**** MATERIAL FOR THIS EXERCISE

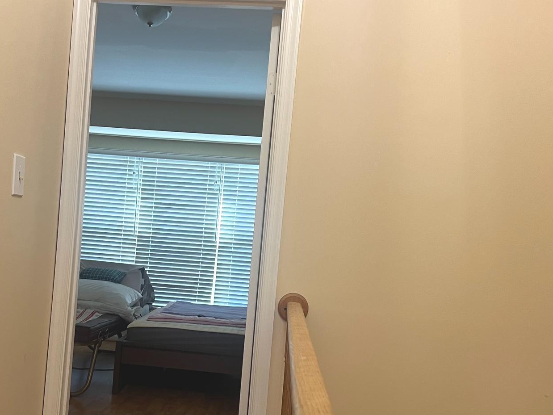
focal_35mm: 43
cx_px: 203
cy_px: 259
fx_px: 687
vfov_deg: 33.4
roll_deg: -6.6
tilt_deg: -2.3
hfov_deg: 43.5
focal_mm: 5.7
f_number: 1.5
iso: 100
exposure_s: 1/60
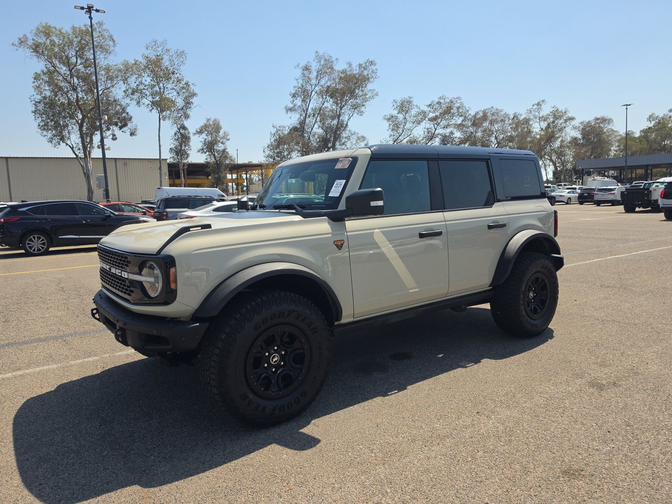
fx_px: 446
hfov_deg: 73.9
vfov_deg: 58.9
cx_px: 336
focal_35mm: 23
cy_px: 252
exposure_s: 1/6148
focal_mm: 6.5
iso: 64
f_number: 1.4
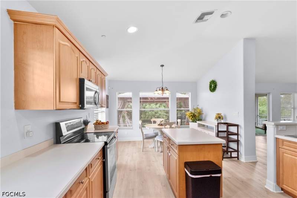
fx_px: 124
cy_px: 99
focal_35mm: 15
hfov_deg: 100.4
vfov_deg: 77.3
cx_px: 148
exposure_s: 1/100
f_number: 5
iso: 1250
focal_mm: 10
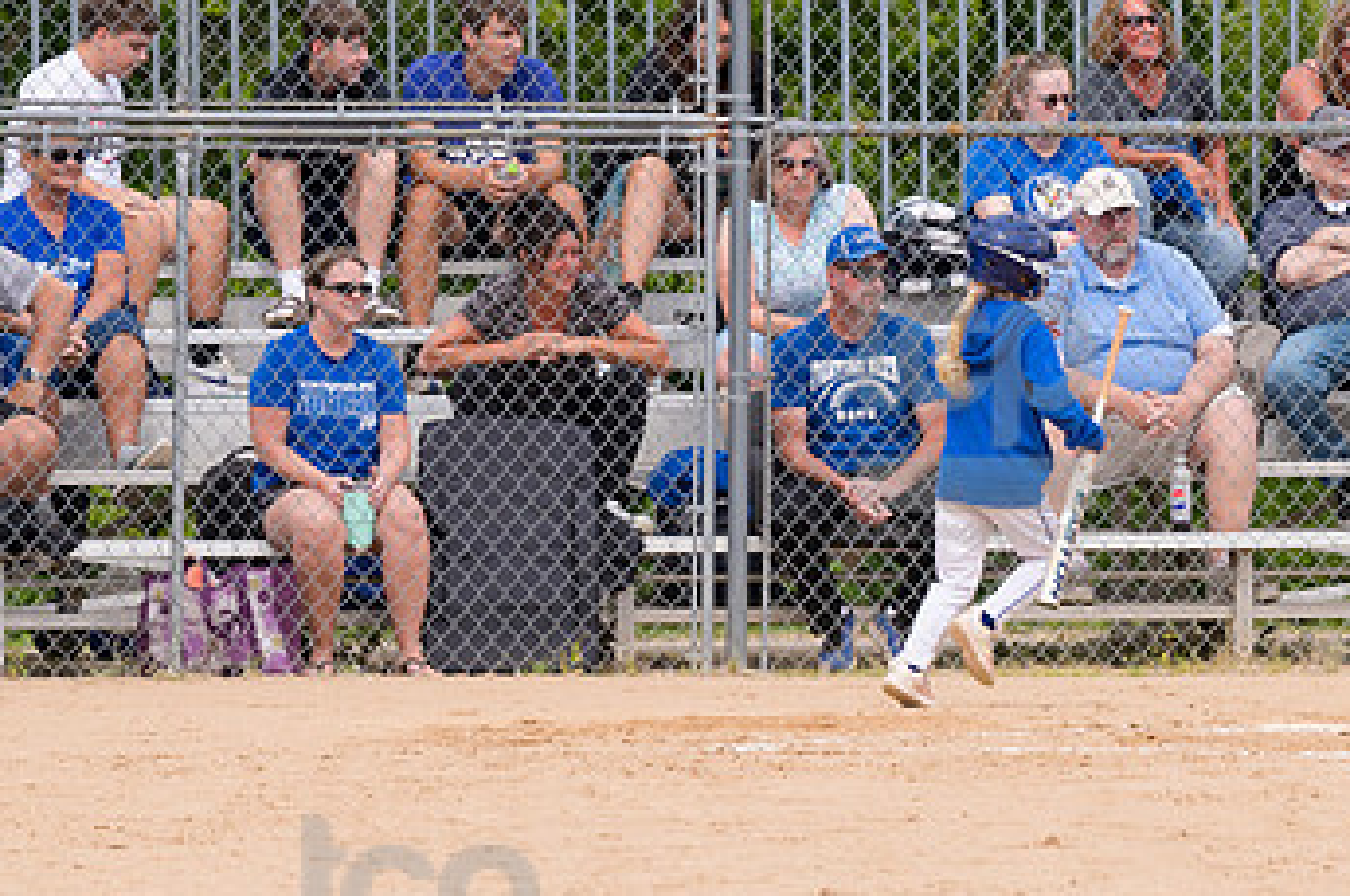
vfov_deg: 2.7
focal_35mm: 505
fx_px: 18911
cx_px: 974
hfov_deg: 4.1
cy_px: 407
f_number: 5.6
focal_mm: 200
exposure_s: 1/1600
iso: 320
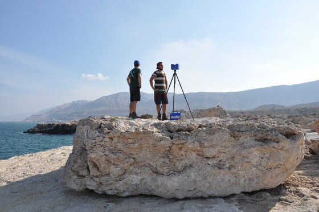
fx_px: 239
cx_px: 160
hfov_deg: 67.4
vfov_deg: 47.8
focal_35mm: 27
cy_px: 106
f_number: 10
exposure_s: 1/400
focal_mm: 18
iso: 200
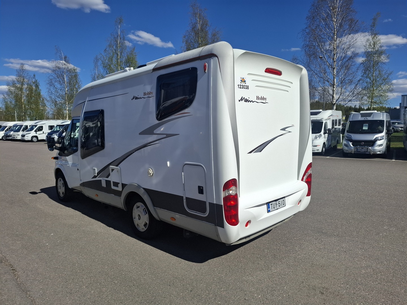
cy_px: 152
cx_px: 204
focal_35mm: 23
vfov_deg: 58.9
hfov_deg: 73.9
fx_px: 270
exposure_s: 1/3788
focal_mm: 5.54
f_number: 1.8
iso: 50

********

WHAT YOU ARE ASKED TO DO: Print each entry above exactly. The pictures should not be printed.

EXERCISE SOLUTION:
focal_35mm: 43
cx_px: 203
cy_px: 259
fx_px: 687
vfov_deg: 33.4
roll_deg: -6.6
tilt_deg: -2.3
hfov_deg: 43.5
focal_mm: 5.7
f_number: 1.5
iso: 100
exposure_s: 1/60
fx_px: 446
hfov_deg: 73.9
vfov_deg: 58.9
cx_px: 336
focal_35mm: 23
cy_px: 252
exposure_s: 1/6148
focal_mm: 6.5
iso: 64
f_number: 1.4
fx_px: 124
cy_px: 99
focal_35mm: 15
hfov_deg: 100.4
vfov_deg: 77.3
cx_px: 148
exposure_s: 1/100
f_number: 5
iso: 1250
focal_mm: 10
vfov_deg: 2.7
focal_35mm: 505
fx_px: 18911
cx_px: 974
hfov_deg: 4.1
cy_px: 407
f_number: 5.6
focal_mm: 200
exposure_s: 1/1600
iso: 320
fx_px: 239
cx_px: 160
hfov_deg: 67.4
vfov_deg: 47.8
focal_35mm: 27
cy_px: 106
f_number: 10
exposure_s: 1/400
focal_mm: 18
iso: 200
cy_px: 152
cx_px: 204
focal_35mm: 23
vfov_deg: 58.9
hfov_deg: 73.9
fx_px: 270
exposure_s: 1/3788
focal_mm: 5.54
f_number: 1.8
iso: 50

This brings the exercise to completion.